The Official Apology And The Next Steps

This morning, approximately five days after the initial interview went live, Alison Roman published her formal apology onto her social media accounts.

In the apology, Alison called her actions “stupid, careless and insensitive” and explained that her “tone deaf” comments came from her “own insecurity”.

Addressing the criticism over being a white person coming for women of colour, Alison shared that she wants to “lift up and support women of colour [even though her] actions indicated the opposite.”

“I’m a white woman who has, and will continue to, benefit from white privilege and I recognise that makes what I said even more inexcusable and hurtful,” she wrote. “The fact that it didn’t occur to me that I had singled out two Asian women is one hundred percent a function of my privilege.”

Attaching her email address in the apology, Alison invited anyone, who wanted to share their knowledge, guidance or opinions on the wider conversation of cultural appropriation in the food world, to reach out to her.

“It is no one’s obligation to accept my apology or help me improve. That said, I want to be a better listener about these and many other issues,” she wrote. “I know some will use this as an opportunity to express their anger. I hope many will share advice. I will read it all.”

In response, Chrissy put her Twitter account back on public and accepted the apology like nothing had happened. Saying that she didn’t expect Alison to apologise for the opinion she held, Chrissy expressed that she was only hurt because the comments came from someone she looked up to — swiftly diminishing the wider, underlying issues of Alison’s comments.

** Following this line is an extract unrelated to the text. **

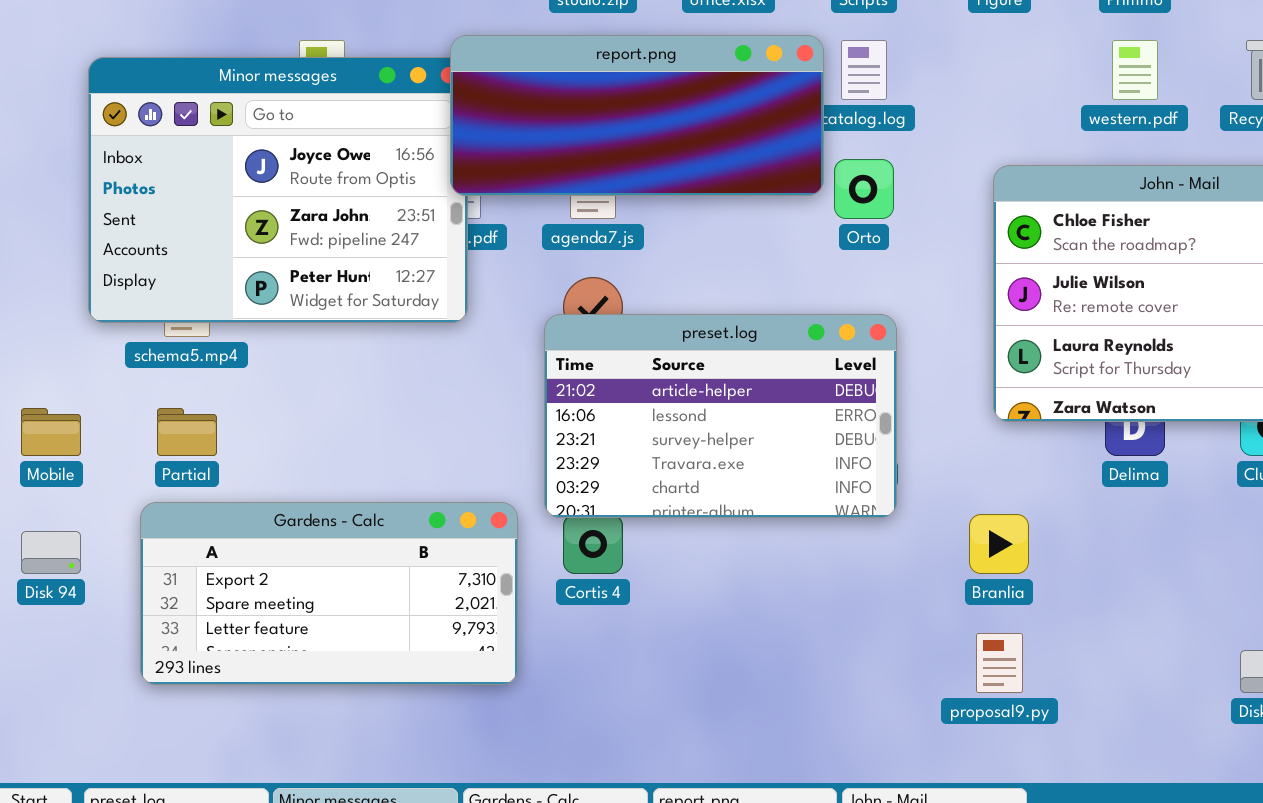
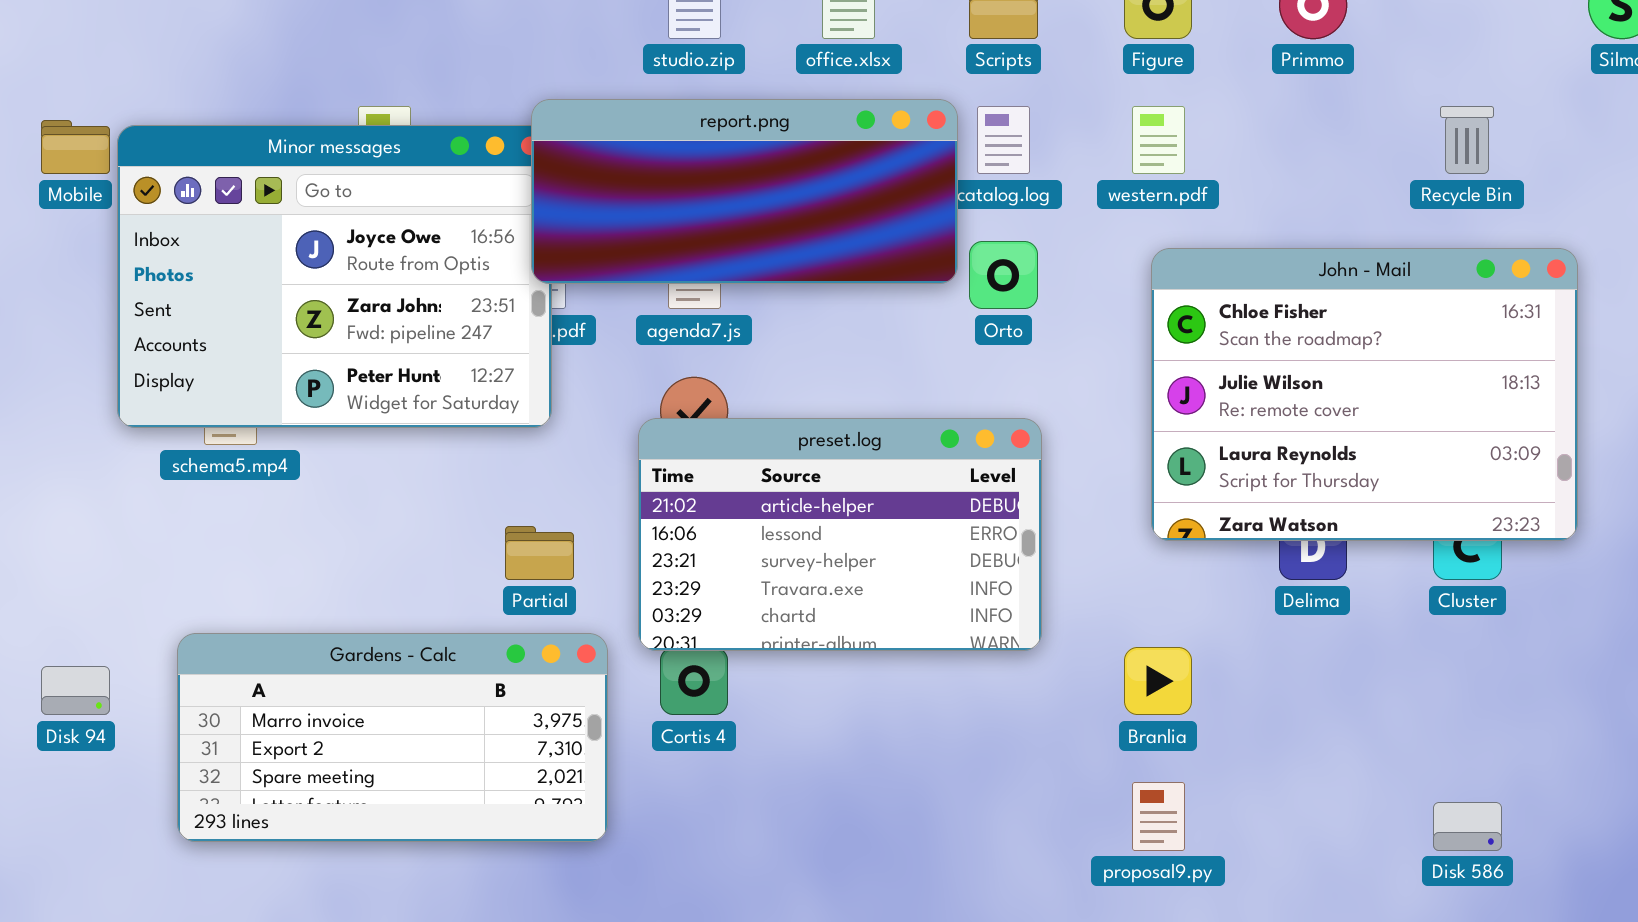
western.pdf: [1112,40,1158,100] -> [1132,106,1185,174], moved
Mobile: [21,408,81,456] -> [41,120,110,174], moved
Partial: [157,408,217,456] -> [505,526,574,580], moved
Gardens - Calc: [140,502,518,685] -> [177,633,608,842], scrolled up 1 row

In some follow up tweets, Chrissy said she “doesn’t agree with the pile-on” that Alison Roman recieved and noted that the two of them “are alike in so many ways.”

“I remember the exact time I realised I wasn’t allowed to say whatever popped in my head — that I couldn’t just say things in the way that so many of my friends were saying,” Chrissy shared. “Eventually, I realised that once the relatable ‘snarky girl who didn’t care’ became a pretty successful cookbook author and had more power in the industry, I couldn’t just say whatever the fuck I wanted. The more we grow, the more we get those wakeup calls.”

In the end, Chrissy Teigen said that she appreciated the apology and hoped that they could all learn from “the dumb shit we have all said and done”.

However, while Chrissy and Alison may have hashed out their differences, they have both started a wider conversation and critique of the food industry as a whole. For Alison Roman, she has now decided to start the journey to be more educated in regards to her privelege within the white-dominated food industry.